I have reviewed and explored many ways to incorporate technology into my teaching, either with students or in developing my PLN. One of the most important things that I have learned is that you cannot just use technology for the sake of wanting to use it. For a while I was trying to force Twitter into my classroom because “that is what the kids are using”. I thought perhaps I could send out reminders about assignments to students. It was unsuccessful in every sense of the word. It gained me zero followers and left me feeling bummed out. Once I explored it further I realized that that wasn’t the best way for me to use the tool. I have since begun using it as part of my PLN, I have gained some new followers (feel free to follow as well @MrsCapalbo) and am very pleased with all the info that is curated just for me. The Web 2.0 tools you choose must serve a purpose that cannot be fulfilled by or must be more successful than other methods.
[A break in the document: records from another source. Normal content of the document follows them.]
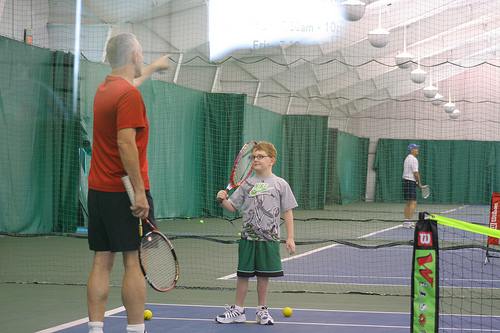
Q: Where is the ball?
A: Ground.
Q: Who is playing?
A: Child.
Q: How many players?
A: Three.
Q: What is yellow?
A: Ball.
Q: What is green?
A: Shorts.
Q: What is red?
A: Shirt.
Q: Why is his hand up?
A: Pointing.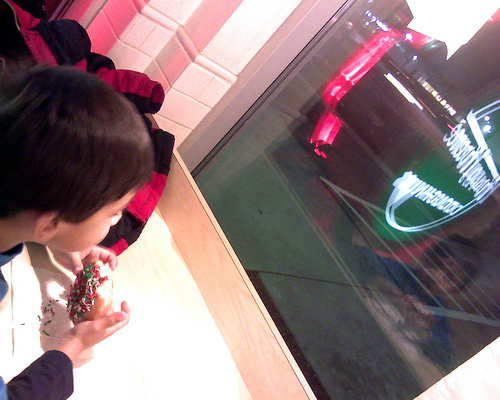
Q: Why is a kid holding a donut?
A: Kid is eating donut.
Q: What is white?
A: Countertop.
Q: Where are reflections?
A: On the window.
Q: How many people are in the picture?
A: One.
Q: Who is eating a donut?
A: A boy.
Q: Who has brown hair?
A: Little boy.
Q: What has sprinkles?
A: The donut.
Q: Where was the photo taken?
A: In the diner.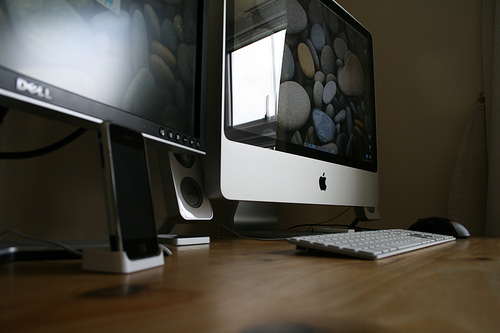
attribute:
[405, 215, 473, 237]
mouse — black, silver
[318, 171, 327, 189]
apple logo — black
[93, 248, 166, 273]
dock — white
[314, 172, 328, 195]
logo — black on silver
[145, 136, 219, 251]
speaker — black, silver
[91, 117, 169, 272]
phone — black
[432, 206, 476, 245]
mouse — black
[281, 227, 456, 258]
keyboard — white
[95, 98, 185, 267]
iphone — apple, black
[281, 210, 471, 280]
computer keyboard — white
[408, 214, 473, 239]
mouse — silver, black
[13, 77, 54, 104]
lettering — silver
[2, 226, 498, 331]
desk — light brown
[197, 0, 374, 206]
computer screen — apple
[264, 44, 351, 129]
rocks — assorted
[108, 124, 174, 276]
computer speaker — silver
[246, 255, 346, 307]
desk — tan, brown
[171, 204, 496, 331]
desk — wood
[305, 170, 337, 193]
logo — black 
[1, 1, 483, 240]
walls — white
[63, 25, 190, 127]
screen — dell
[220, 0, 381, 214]
monitor — flat screen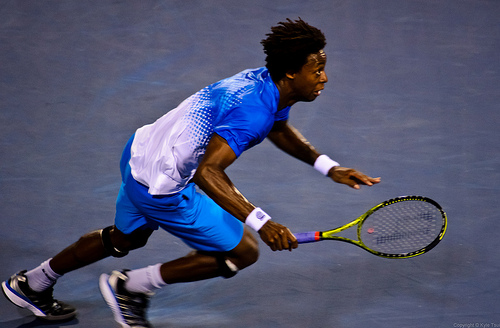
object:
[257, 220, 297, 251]
hand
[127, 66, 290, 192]
blue outfit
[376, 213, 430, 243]
logo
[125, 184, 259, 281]
leg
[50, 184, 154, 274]
leg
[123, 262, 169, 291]
sock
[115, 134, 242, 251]
shorts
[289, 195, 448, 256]
racquet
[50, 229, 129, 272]
calf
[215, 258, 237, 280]
band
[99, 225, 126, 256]
band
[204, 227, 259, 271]
knee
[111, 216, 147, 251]
knee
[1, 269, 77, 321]
shoe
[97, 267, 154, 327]
shoe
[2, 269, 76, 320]
feet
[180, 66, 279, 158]
checkerboard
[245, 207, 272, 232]
band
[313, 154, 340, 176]
band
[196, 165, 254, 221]
muscle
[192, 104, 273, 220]
arm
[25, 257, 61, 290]
sock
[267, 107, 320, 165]
arm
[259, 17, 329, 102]
head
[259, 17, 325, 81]
hair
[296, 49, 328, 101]
face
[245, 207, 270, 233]
wrist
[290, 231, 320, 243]
handle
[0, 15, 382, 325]
athlete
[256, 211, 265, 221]
logo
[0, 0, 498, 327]
court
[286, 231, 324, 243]
wrap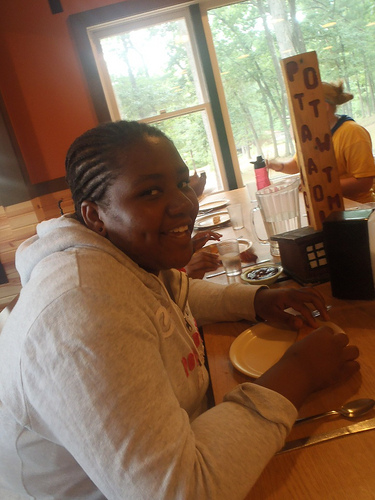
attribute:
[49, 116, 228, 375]
girl — eating, watching, looking, smiling, black, laughing, close, here, heavy, bigger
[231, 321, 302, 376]
plate — round, white, water, close, here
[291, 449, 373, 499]
table — wood, wooden, close, here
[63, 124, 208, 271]
person — smiling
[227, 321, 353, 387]
dish — white, empty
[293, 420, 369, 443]
knife — silver, butter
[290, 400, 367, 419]
spoon — silver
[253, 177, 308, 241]
pitcher — clear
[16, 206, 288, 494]
shirt — long sleeved, gray, sweat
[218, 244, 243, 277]
cup — clear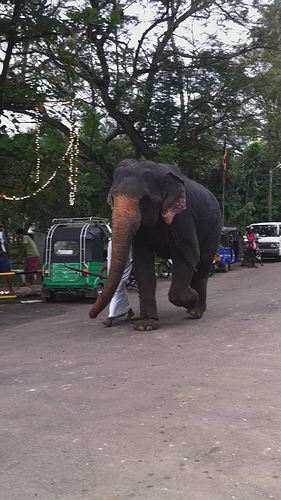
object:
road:
[0, 261, 281, 499]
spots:
[141, 407, 221, 490]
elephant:
[88, 161, 220, 332]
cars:
[44, 219, 130, 296]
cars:
[249, 223, 281, 256]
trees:
[0, 0, 279, 245]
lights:
[0, 106, 80, 207]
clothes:
[106, 238, 134, 323]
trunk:
[87, 198, 142, 319]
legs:
[131, 249, 209, 333]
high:
[168, 258, 198, 308]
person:
[104, 224, 136, 326]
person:
[246, 227, 257, 255]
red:
[247, 234, 253, 245]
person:
[15, 229, 39, 286]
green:
[19, 234, 37, 256]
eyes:
[110, 195, 149, 205]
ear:
[163, 173, 187, 225]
This course also validated what I have been trying to accomplish in the classroom and strengthened my vision for what technology can do for my students. These are essential skills that they will need as they ready themselves for life outside the walls of the classroom. Marketing and branding oneself with a positive, meaningful online identity is now a critical part in preparation for college and the workplace. If schools don’t help to guide students through this, then we are not only doing our students a monumental disservice we are failing to prepare them for their futures.
Web 2.0 Strategies and The Skills Students will Acquire based on Bloom’s Taxonomy:
- Remembering: Students will be able to bullet point the purpose and direction of their blog.
- Understanding: Students will journal about their interests, motivations as an artist and reflect on their journey as a photographer.
- Applying: Students will upload photos, videos, links and documents to their blogs to support their portfolio of work.
- Analyzing: Students will organize the content of their blog so that it showcases their best work and presents a positive image.
- Evaluating: Students will comment and critique their work and the work of their peers.
- Creating: Students will publish a blog that will be kept as a digital portfolio.
- Remembering: Students will be able to search for and find photos that interest them.
- Understanding: Students will subscribe to others in order to gain a community of photographers to share with.
- Applying: Students will edit photos in order to make them as strong as possible.
- Analyzing: Students will compare their early photos to their photos later in the year and look for growth.
- Evaluating: Students will experiment with various photo filters and compositional techniques.
- Creating: Students will produce a portfolio of photos that have been edited, shared and critiqued.
- Remembering: Students will be able to locate resources using social bookmarking.
- Understanding: Students will categorize their pins by tagging them.
- Applying: Students will share pins with each other to help foster the learning community.
- Analyzing: Students will integrate the inspirations and resources that they find through social bookmarking into their projects.
- Evaluating: Students will collaborate by pinning to a group board.
- Creating: Students will produce an organized database of information.